TASK ITEM: Format the records below as a JSON list of strings, one string per line, with blank lines and picture placeholders left out.

(Beginning of PROVIDED INFORMATION)

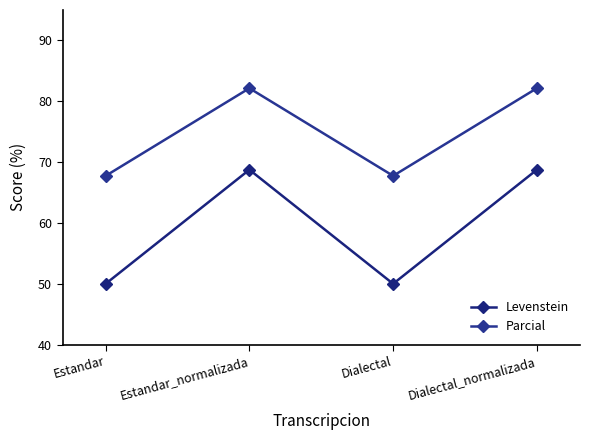

How many lines are shown in the chart?

2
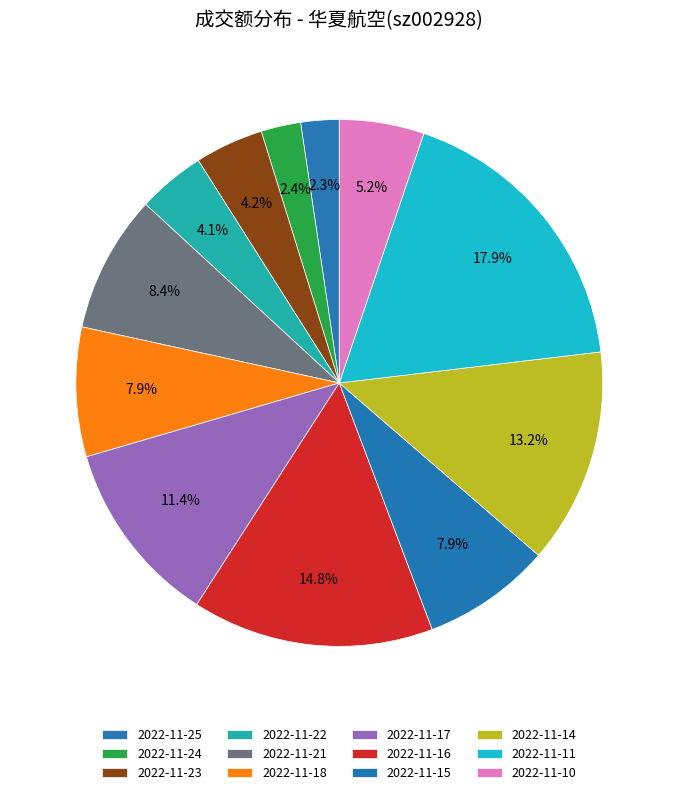

What is the change in value from 2022-11-25 to 2022-11-18?

+8576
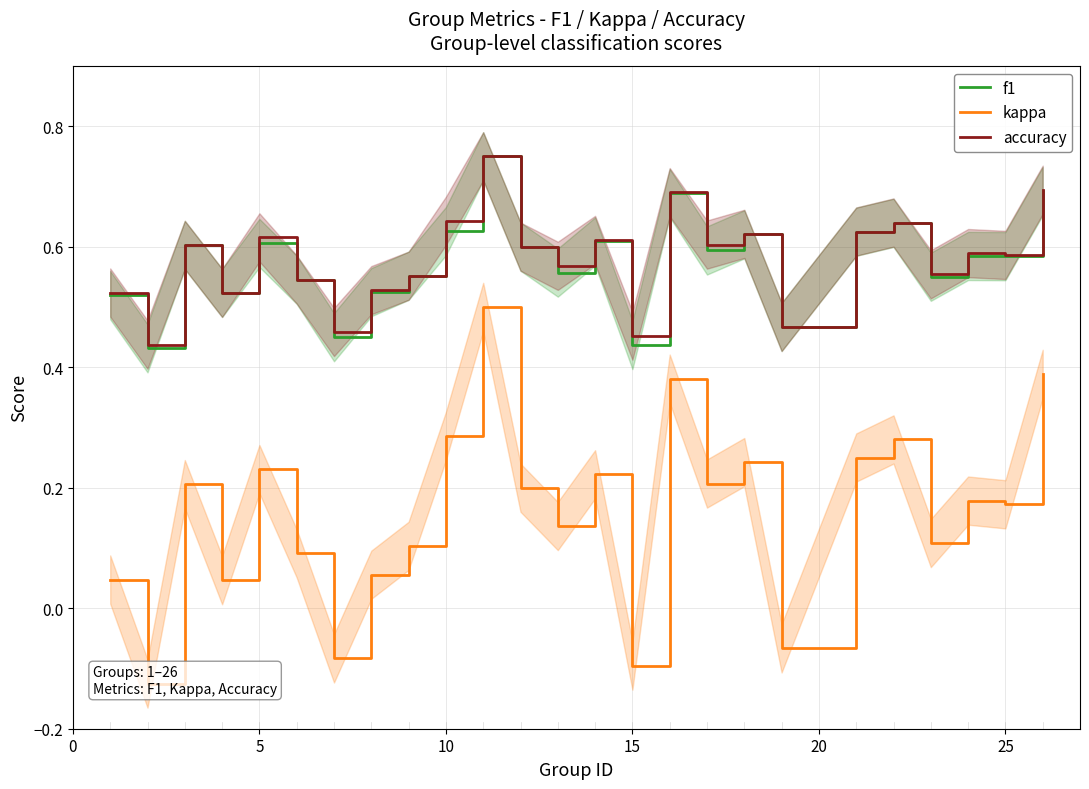

At how many categories does at least one series exceed 0?

25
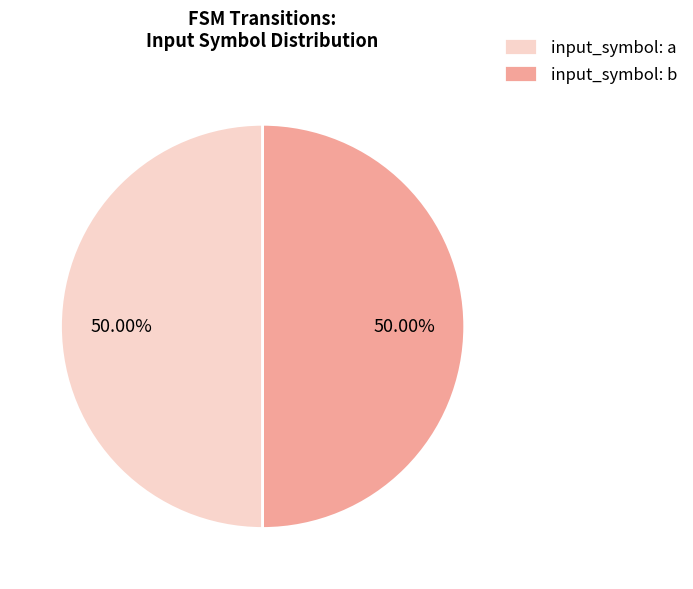

Approximately how many times larger is the value at input_symbol: b compared to input_symbol: a?

1.0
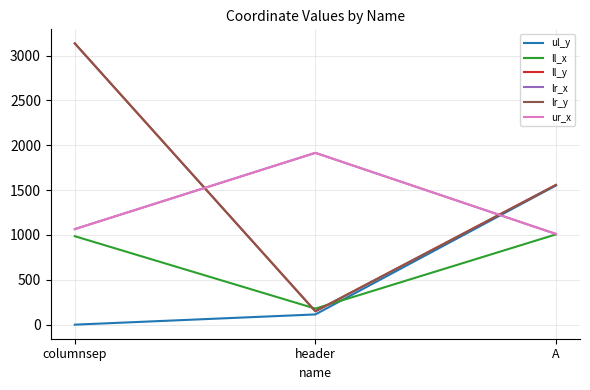

Does the chart display data point markers on the line(s)?

No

(End of PROVIDED INFORMATION)

SOLUTION:
[
  "How many lines are shown in the chart?",
  "2",
  "What is the change in value from 2022-11-25 to 2022-11-18?",
  "+8576",
  "At how many categories does at least one series exceed 0?",
  "25",
  "Approximately how many times larger is the value at input_symbol: b compared to input_symbol: a?",
  "1.0",
  "Does the chart display data point markers on the line(s)?",
  "No"
]